978 F.2d 817, 978 F.3d 817, 1992 U.S. App. LEXIS 28921, 1992 WL 316496
CourtCourt of Appeals for the Second Circuit
DecidedNovember 4, 1992
Docket30, Docket 92-1117
StatusPublished
Cited by4 cases

This text of 978 F.2d 817 (United States v. Robert R. Carter) is published on Counsel Stack Legal Research, covering Court of Appeals for the Second Circuit primary law. Counsel Stack provides free access to over 12 million legal documents including statutes, case law, regulations, and constitutions.

Bluebook
United States v. Robert R. Carter, 978 F.2d 817, 978 F.3d 817, 1992 U.S. App. LEXIS 28921, 1992 WL 316496 (2d Cir. 1992).

Opinion

FEINBERG, Circuit Judge:

Robert R. Carter appeals from a sentence imposed in February 1992, after a plea of guilty to one count of receiving unregistered firearms, in the United States District Court for the District of Vermont, Fred I. Parker, Chief Judge. The district judge sentenced Carter to 24 months in prison, two years of supervised release thereafter and a fine of $78,859.20. Although it turned out that this figure was based on an incorrect calculation of the cost of imprisonment and supervision, the judge refused to reduce the fine. We affirm the judgment of the district court.

I.

In March 1991, Carter pled guilty to receiving and possessing 87 unregistered machine guns in violation of 26 U.S.C. § 5861(d). Under the Sentencing Guidelines, the imprisonment range for Carter was 51 months to 63 months and the fine range was $10,000 to $100,000. The Guidelines also required the court to impose, subject to Carter’s ability to pay, an additional fine sufficient to cover the costs of *818 imprisonment, probation or supervised release. U.S.S.G. § 5E1.2(i).
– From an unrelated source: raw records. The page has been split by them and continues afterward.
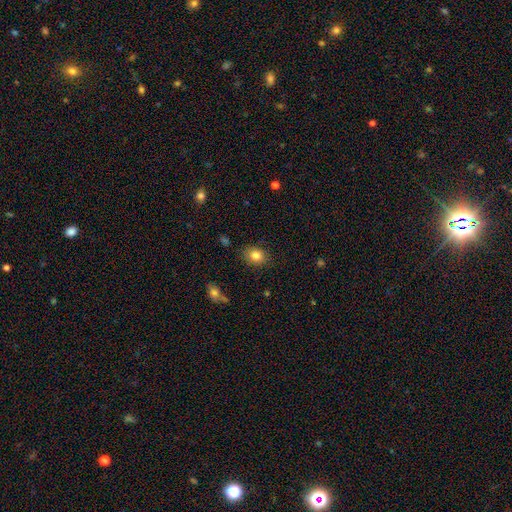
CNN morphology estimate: Smooth or featured? smooth (82%)
How rounded? in between (52%)
Merging? none (85%)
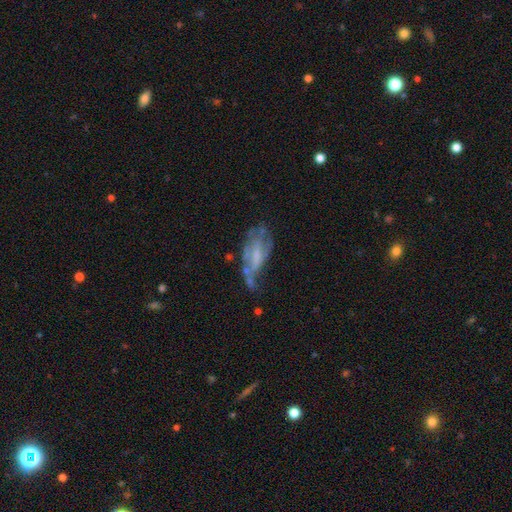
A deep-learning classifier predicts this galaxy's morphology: A featured or disk galaxy (62%) with no bar (51%), spiral arms (50%, tied with no) and no central bulge (38%). Merging: major disturbance (31%, tied with none).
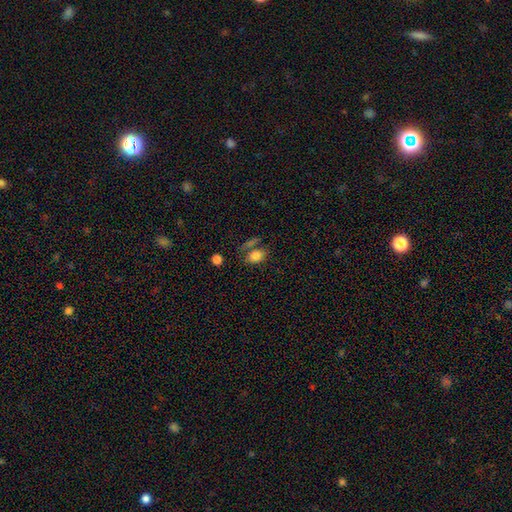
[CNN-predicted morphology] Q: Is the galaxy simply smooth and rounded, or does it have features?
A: smooth — 80%.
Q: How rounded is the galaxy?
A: in between — 83%.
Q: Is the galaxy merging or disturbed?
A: none — 57%.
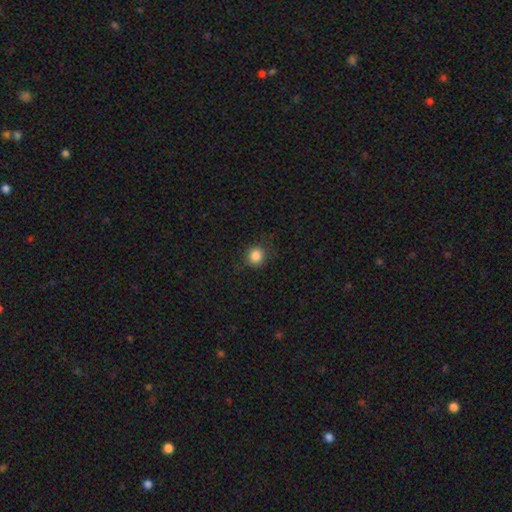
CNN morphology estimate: smooth_or_featured: smooth (p=0.86) [alt: star or artifact p=0.11]
how_rounded: round (p=0.89) [alt: in between p=0.10]
merging: none (p=0.86) [alt: minor disturbance p=0.10]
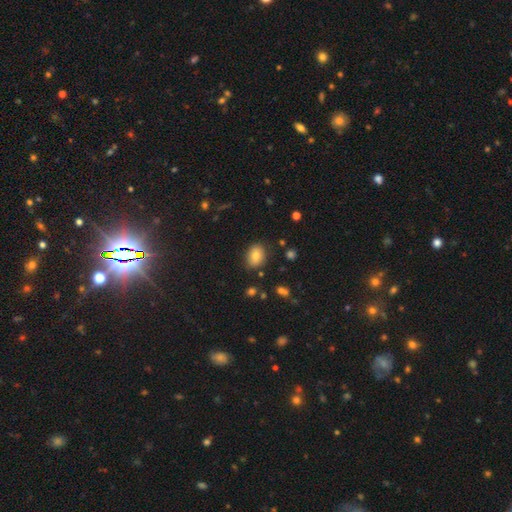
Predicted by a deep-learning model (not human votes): Overall: smooth (80%). How rounded: in between (59%; round 40%). Merging: none (83%).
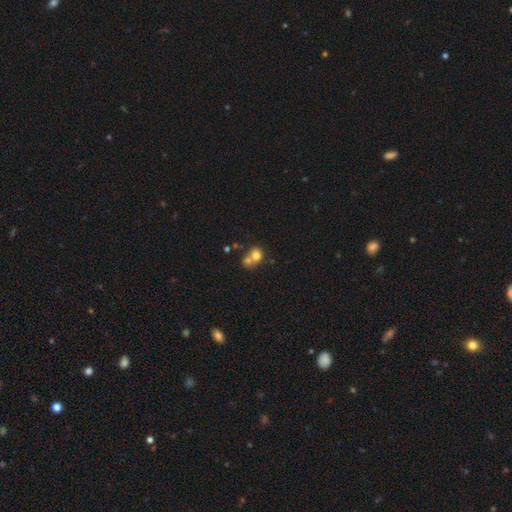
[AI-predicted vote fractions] Overall: smooth (73%). How rounded: round (71%). Merging: merger (61%; none 29%).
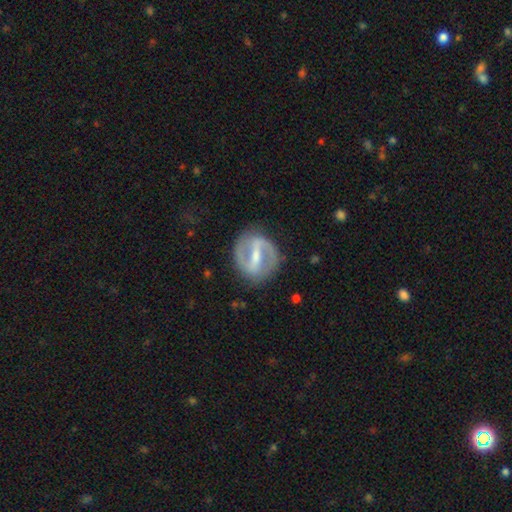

Before the sentencing hearing, which was held on February 18, 1992, Carter moved in the district court for a downward departure from the guideline range. The court granted Carter’s motion, departed from the guideline range of 51 to 63 months and, as already indicated, imposed a prison term of 24 months followed by two years of supervised release. The court required the first year of supervised release to be served in home detention, specifically allowing Carter to leave home for purposes of employment. The judge gave several reasons for the downward departure, including Carter’s age (68), his lack of a prior criminal record and the judge’s belief that the offense was an aberration. The government offered no objection.

After granting the downward departure, the court addressed the issue that is the subject of this appeal:

I am going to ... impose a fine, which will represent the costs of imprisonment in this case, which we have calculated to be $78,859.20, that amount to be deferred in its payment until six months of the Defendant’s release from confinement, which will give an opportunity to liquidate various properties which he now owns to raise the money for the fine, (emphasis added).

In response to a question by Carter’s counsel as to the amount of the fine, the court said:

That is my calculation of the costs of ' confinement and supervision and other fines are waived, and you may take that up with the probation office as to the amount. That was my intention in any event, (emphasis added).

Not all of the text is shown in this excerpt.